Source excerpt.
════════════════

Monday, November 15, 2010

I Built This Entry on Faux Rock and Roll

As I've mentioned in another post, many of the things I've learned in 34 years which have actually stayed with me are things I was taught by video games. I realize how odd and possibly pathetic that makes me sound, but when I started this blog I promised to be honest. I never promised to be interesting or relevant.

In addition to the lessons I outlined in that post, another one I've absorbed is that it's a very, very good thing that I never had any unfulfilled ambitions to become a rock star. If I ever needed confirmation of this, I get it every time my friends Jess and Andrea and I play Rock Band. Together we are known as "The Real Babes."

I will pause this narrative while the readers who have actually met me laugh themselves sick at this concept. In my/our defense, it was one of the names randomly suggested by Andrea's game system, and we ended up keeping it. (I wanted us to be the Blind Bridesmaids.)

We had previously played the game, several times in fact, with our church's youth group, of which I at one time was the advisor. This was an entertaining experience because we all kept having to take turns, and because many of us ended up with bleeding ears after one boy attempted to hold a tune on Lady Gaga's "Bad Romance." To be fair, I myself probably sound more like I'm summoning an Eldritch abomination than singing when I attempt that song. However, it's less humiliating than singing "Poker Face" in front of an assemblage of church youth. Apparently, my face contorts into some moderately horrified expressions when I sing about "bluffin' with my muffin" while being watched by a group of teenagers.

I can, however, achieve 100% perfection on "Still Alive," from the video game Portal, even when I change the lyrics to suit whatever's going on at the moment. We discovered that when two of the kids arrived for our jam session while I was halfway through the song. ("I've experiments to run, there is someone at the door, la la la la la la still alive.")

A few hours of rocking out in my living room seemed like a great way to entertain ourselves while the remnants of Tropical Storm Nicole wandered through our vicinity this past summer, so we hooked up the system and awoke our avatars. Jess is our designated drummer, but she hadn't been feeling well and didn't participate quite so much, so it was mostly Andrea and myself. Andrea, on the guitar, sported long spiky red hair, a jagged vampire cape, and black undereye makeup like clown tears, all of which I can attest she does not have in real life. I was on lead vocals with shaggy black hair, an hourglass figure sandwiched into skinny jeans, and an embarrassing tendency to kick the air whenever the performance was good. The hair is mostly accurate.

The reason I was on lead vocals is because it's the only aspect of the game at which I do not suck. I'm a terrible guitarist and an even worse drummer, thanks to an inconsistent level of hand-eye coordination. I'm not a great singer either, but given a large enough bucket I can carry a tune, and what I lack in actual skill I make up for with volume. For some reason I've forgotten, the Real Babes are a London-based band, so we started performing there and hoped to unlock the rest of Europe's major cities.

════════════════

Collection entries.
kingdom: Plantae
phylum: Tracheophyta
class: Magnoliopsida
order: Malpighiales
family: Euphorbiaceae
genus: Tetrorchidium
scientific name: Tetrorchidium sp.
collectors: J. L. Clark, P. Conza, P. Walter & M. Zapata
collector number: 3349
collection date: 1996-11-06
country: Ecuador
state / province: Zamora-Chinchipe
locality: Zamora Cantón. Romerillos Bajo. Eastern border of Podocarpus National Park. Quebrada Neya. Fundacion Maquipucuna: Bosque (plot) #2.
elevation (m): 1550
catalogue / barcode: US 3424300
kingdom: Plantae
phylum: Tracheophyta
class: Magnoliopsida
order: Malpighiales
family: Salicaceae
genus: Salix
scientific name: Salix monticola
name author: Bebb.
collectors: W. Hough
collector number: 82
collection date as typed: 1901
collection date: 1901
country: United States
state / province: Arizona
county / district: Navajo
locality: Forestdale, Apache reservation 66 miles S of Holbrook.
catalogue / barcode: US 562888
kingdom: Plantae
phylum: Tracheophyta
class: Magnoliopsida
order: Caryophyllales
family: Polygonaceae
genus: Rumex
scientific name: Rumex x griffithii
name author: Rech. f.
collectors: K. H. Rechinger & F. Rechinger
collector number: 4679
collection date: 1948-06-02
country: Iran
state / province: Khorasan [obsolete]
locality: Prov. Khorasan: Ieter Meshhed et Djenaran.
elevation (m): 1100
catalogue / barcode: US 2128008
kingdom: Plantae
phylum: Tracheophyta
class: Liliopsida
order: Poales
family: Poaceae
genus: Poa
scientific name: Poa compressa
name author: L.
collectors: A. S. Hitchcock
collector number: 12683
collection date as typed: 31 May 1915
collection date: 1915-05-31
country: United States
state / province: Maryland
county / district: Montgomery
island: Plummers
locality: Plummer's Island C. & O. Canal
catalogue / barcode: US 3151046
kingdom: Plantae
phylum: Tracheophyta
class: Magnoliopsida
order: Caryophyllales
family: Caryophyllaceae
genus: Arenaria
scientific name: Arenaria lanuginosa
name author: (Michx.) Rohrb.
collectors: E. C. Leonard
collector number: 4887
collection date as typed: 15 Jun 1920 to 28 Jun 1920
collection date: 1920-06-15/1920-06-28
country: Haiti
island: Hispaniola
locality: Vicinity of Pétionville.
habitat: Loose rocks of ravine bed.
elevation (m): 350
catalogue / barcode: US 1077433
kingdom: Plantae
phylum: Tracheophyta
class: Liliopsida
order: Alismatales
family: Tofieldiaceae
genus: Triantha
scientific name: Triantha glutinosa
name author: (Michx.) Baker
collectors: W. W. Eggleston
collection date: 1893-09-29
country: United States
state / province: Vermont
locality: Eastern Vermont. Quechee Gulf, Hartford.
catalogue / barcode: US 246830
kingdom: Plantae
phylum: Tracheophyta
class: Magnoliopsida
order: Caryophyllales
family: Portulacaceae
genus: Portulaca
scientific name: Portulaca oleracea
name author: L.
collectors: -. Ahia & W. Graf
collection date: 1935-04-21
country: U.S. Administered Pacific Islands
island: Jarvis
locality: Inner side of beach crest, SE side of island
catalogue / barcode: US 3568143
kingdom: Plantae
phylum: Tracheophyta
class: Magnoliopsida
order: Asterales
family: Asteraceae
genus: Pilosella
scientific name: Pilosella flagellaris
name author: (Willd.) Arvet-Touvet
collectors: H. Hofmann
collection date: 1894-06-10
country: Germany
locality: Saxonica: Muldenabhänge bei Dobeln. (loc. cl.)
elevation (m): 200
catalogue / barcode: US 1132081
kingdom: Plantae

════════════════

Parts of the exercise.
A. Quote the blog post about playing Rock Band word for word, starting with "I will pause" and going on through "the Blind Bridesmaids.)".
B. From the listing, print the lines starting with the line with "catalogue / barcode: US 3424300" and going on through the line with "county / district: Navajo", with no changes.

Exercise results.
A.
I will pause this narrative while the readers who have actually met me laugh themselves sick at this concept. In my/our defense, it was one of the names randomly suggested by Andrea's game system, and we ended up keeping it. (I wanted us to be the Blind Bridesmaids.)

B.
catalogue / barcode: US 3424300
kingdom: Plantae
phylum: Tracheophyta
class: Magnoliopsida
order: Malpighiales
family: Salicaceae
genus: Salix
scientific name: Salix monticola
name author: Bebb.
collectors: W. Hough
collector number: 82
collection date as typed: 1901
collection date: 1901
country: United States
state / province: Arizona
county / district: Navajo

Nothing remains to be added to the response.